## Travail demandé
1: D'après l'extrait, qui avertit Jim et Will qu'une tempête est imminente ?
2: Recopiez le passage de l'extrait qui commence par « Fin octobre, Green » et se poursuit jusqu'à « le prouvait véritablement... ».

## Extrait
Fin octobre, Green Town, une petite ville paumée au fin fond des États-Unis. Jim et Will sont deux enfants qui attendent avec impatience et inquiétude l’arrivée d’une étrange « foire ».
Il faut dire que, prévenus par un mystérieux vendeur de paratonnerres de l’imminence d’une tempête, ils commencent à comprendre que plus rien ne sera pareil après. Tout semble en effet lier l’arrivée conjointe de ces mystérieux forains et le phénomène météorologique qui menace la quiétude de la paisible bourgade.



Généralement, « La Foire des Ténèbres » n’est pas considéré comme un grand roman de Ray Bradbury.
Dernièrement, je lisais même une critique d’un confrère du net affirmant à ce sujet que Bradbury n’était pas un grand styliste et que ce roman le prouvait véritablement...
Ben voyons !

## Données fournies
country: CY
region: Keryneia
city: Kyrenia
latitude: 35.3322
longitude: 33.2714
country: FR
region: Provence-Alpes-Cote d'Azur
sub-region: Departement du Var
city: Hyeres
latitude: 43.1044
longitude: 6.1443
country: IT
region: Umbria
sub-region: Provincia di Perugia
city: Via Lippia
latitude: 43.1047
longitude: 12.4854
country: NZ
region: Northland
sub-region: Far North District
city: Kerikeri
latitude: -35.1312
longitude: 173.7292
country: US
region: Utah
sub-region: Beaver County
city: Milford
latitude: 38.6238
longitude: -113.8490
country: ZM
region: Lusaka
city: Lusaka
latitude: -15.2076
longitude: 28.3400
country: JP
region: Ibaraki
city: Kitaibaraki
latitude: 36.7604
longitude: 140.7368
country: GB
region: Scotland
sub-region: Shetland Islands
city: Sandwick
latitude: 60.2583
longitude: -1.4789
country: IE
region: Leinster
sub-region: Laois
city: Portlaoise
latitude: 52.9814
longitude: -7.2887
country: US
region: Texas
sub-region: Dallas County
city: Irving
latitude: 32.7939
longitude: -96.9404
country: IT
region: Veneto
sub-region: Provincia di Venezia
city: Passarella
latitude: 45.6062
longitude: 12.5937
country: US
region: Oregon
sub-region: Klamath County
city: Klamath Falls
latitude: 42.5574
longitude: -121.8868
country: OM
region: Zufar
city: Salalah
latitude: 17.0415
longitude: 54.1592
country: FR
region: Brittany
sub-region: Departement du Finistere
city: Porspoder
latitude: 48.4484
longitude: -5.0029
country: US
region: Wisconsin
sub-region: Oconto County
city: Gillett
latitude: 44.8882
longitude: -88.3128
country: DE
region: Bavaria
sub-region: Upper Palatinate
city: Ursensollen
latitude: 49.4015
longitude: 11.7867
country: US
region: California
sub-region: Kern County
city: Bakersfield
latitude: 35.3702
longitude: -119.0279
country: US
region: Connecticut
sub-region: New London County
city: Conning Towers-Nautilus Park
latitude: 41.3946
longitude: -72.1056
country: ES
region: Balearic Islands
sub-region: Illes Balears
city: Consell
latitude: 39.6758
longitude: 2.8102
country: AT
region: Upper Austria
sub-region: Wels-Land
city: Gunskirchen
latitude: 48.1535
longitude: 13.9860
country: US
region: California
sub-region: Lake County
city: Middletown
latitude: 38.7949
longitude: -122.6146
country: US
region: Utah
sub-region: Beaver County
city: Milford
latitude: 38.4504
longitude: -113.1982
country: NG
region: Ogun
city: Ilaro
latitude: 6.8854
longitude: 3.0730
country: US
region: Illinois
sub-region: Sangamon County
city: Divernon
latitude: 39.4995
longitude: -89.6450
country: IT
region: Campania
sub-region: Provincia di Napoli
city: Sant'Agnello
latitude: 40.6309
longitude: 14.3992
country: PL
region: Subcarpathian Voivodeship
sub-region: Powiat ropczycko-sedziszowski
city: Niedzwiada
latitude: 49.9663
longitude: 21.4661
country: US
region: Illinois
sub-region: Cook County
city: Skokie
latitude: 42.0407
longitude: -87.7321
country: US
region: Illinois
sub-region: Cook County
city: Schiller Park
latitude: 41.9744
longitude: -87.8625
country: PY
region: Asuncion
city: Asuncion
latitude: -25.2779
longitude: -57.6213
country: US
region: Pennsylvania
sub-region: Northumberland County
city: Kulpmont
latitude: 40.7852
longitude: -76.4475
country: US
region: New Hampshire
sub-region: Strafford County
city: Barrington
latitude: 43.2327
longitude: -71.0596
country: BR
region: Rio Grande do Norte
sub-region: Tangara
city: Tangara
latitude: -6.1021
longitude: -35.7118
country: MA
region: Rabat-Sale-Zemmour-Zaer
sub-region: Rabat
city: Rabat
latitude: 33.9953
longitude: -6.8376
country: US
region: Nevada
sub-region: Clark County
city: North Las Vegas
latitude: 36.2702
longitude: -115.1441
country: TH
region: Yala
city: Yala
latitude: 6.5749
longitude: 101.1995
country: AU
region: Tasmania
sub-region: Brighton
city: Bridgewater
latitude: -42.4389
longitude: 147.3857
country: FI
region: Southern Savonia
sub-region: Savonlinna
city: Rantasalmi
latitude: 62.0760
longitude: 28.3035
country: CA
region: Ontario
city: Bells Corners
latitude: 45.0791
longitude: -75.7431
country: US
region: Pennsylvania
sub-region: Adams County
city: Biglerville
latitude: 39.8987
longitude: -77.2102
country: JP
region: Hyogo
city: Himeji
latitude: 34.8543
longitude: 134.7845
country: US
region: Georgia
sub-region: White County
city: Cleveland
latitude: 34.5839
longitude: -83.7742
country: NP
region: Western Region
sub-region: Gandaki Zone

## Réponses par consigne
1: Un mystérieux vendeur de paratonnerres.

2:
Fin octobre, Green Town, une petite ville paumée au fin fond des États-Unis. Jim et Will sont deux enfants qui attendent avec impatience et inquiétude l’arrivée d’une étrange « foire ».
Il faut dire que, prévenus par un mystérieux vendeur de paratonnerres de l’imminence d’une tempête, ils commencent à comprendre que plus rien ne sera pareil après. Tout semble en effet lier l’arrivée conjointe de ces mystérieux forains et le phénomène météorologique qui menace la quiétude de la paisible bourgade.



Généralement, « La Foire des Ténèbres » n’est pas considéré comme un grand roman de Ray Bradbury.
Dernièrement, je lisais même une critique d’un confrère du net affirmant à ce sujet que Bradbury n’était pas un grand styliste et que ce roman le prouvait véritablement...